[Opening Data excerpt section]
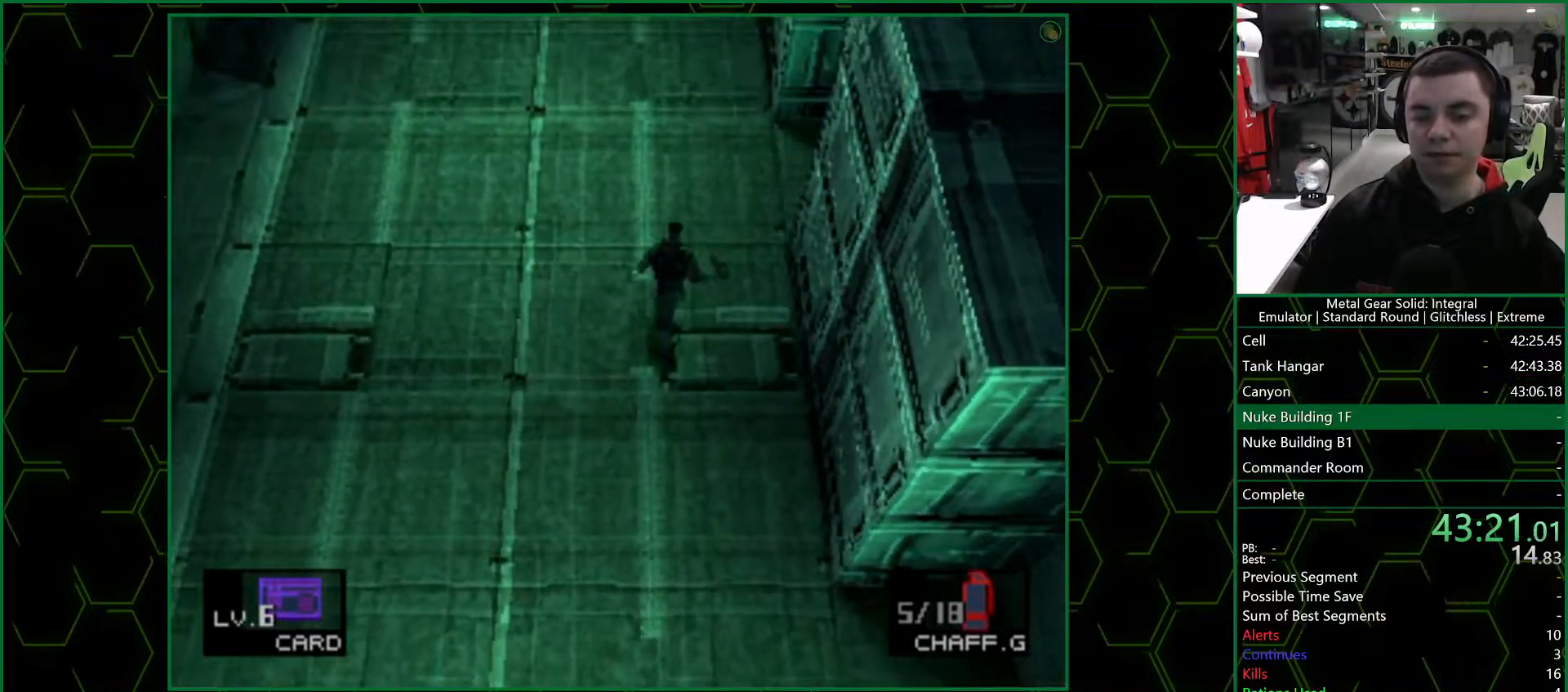
{"buttons": ["DPAD_UP"], "left_stick": "center", "right_stick": "center", "events": [[267, "SQUARE", "down"], [300, "SQUARE", "up"]]}
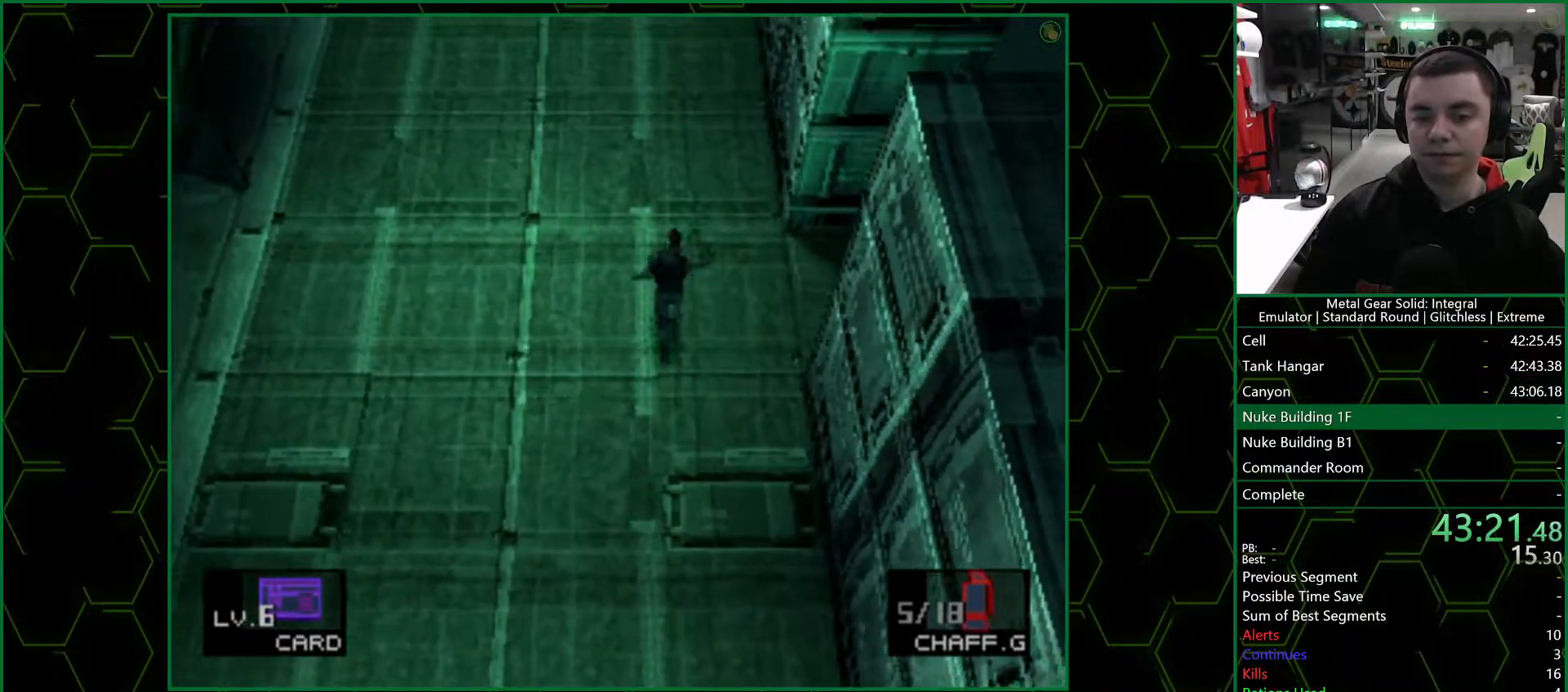
{"buttons": ["DPAD_UP"], "left_stick": "center", "right_stick": "center", "events": []}
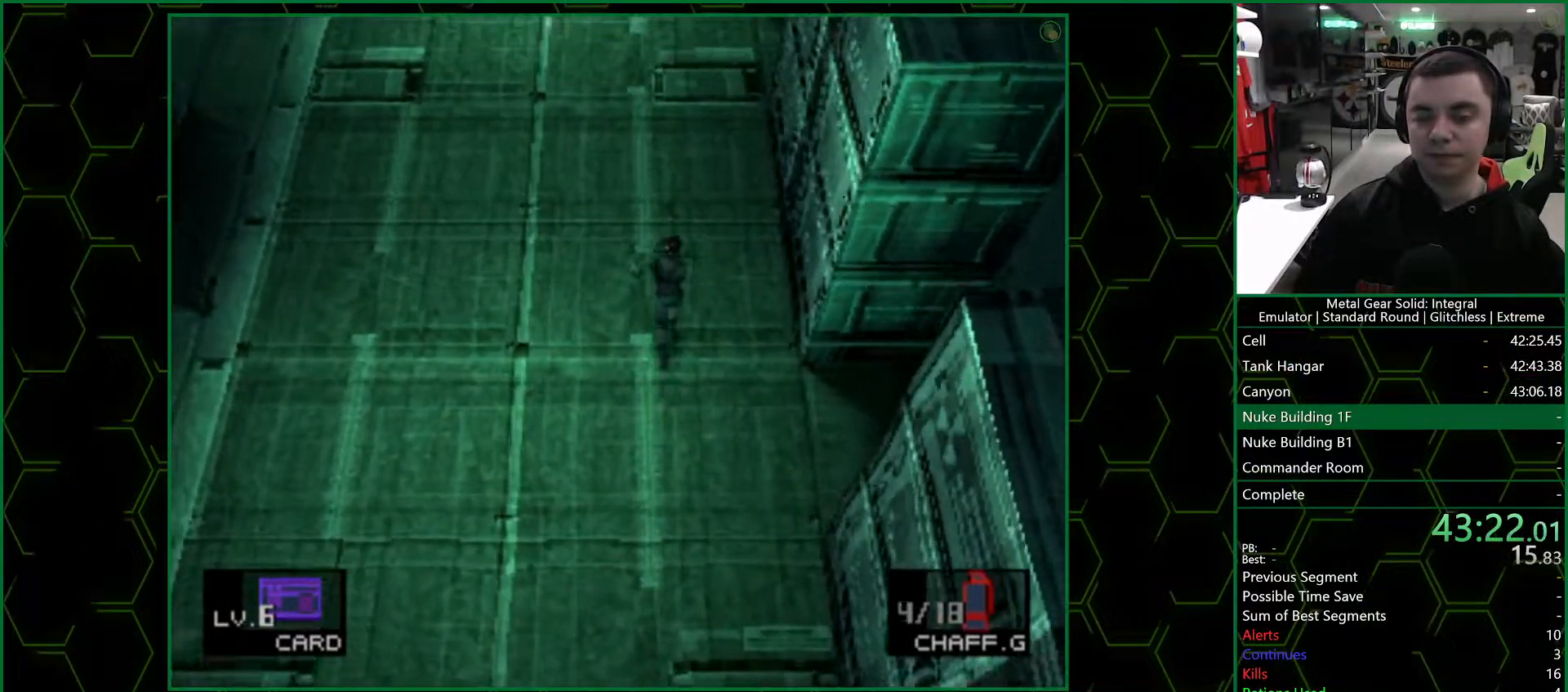
{"buttons": ["DPAD_UP"], "left_stick": "center", "right_stick": "center", "events": []}
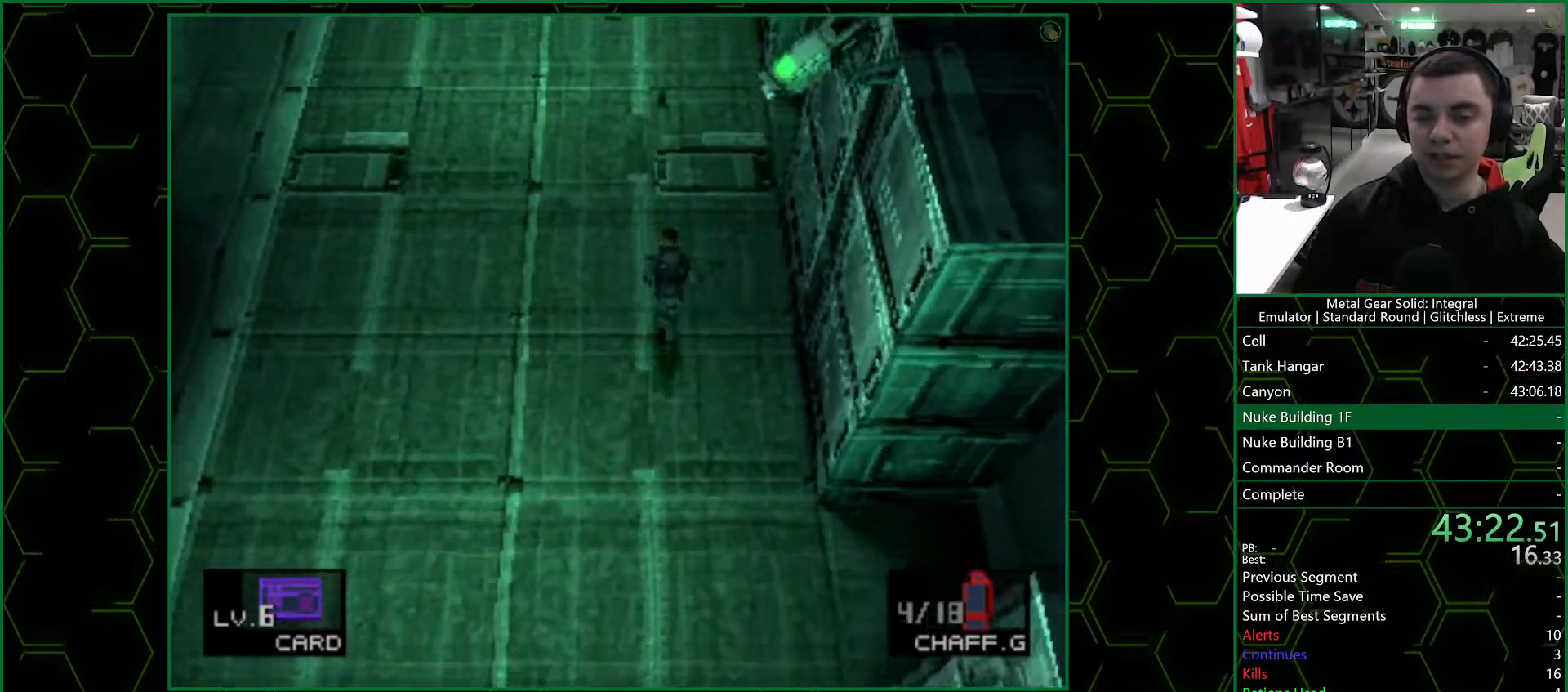
{"buttons": ["DPAD_UP", "DPAD_LEFT"], "left_stick": "center", "right_stick": "center", "events": [[333, "DPAD_LEFT", "down"]]}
[Closing Data excerpt section]
--- Exercise directions ---
Exclude the pictures and give back the rest of the data above exactly as written.

--- Written answer ---
{"buttons": ["DPAD_UP"], "left_stick": "center", "right_stick": "center", "events": [[267, "SQUARE", "down"], [300, "SQUARE", "up"]]}
{"buttons": ["DPAD_UP"], "left_stick": "center", "right_stick": "center", "events": []}
{"buttons": ["DPAD_UP"], "left_stick": "center", "right_stick": "center", "events": []}
{"buttons": ["DPAD_UP", "DPAD_LEFT"], "left_stick": "center", "right_stick": "center", "events": [[333, "DPAD_LEFT", "down"]]}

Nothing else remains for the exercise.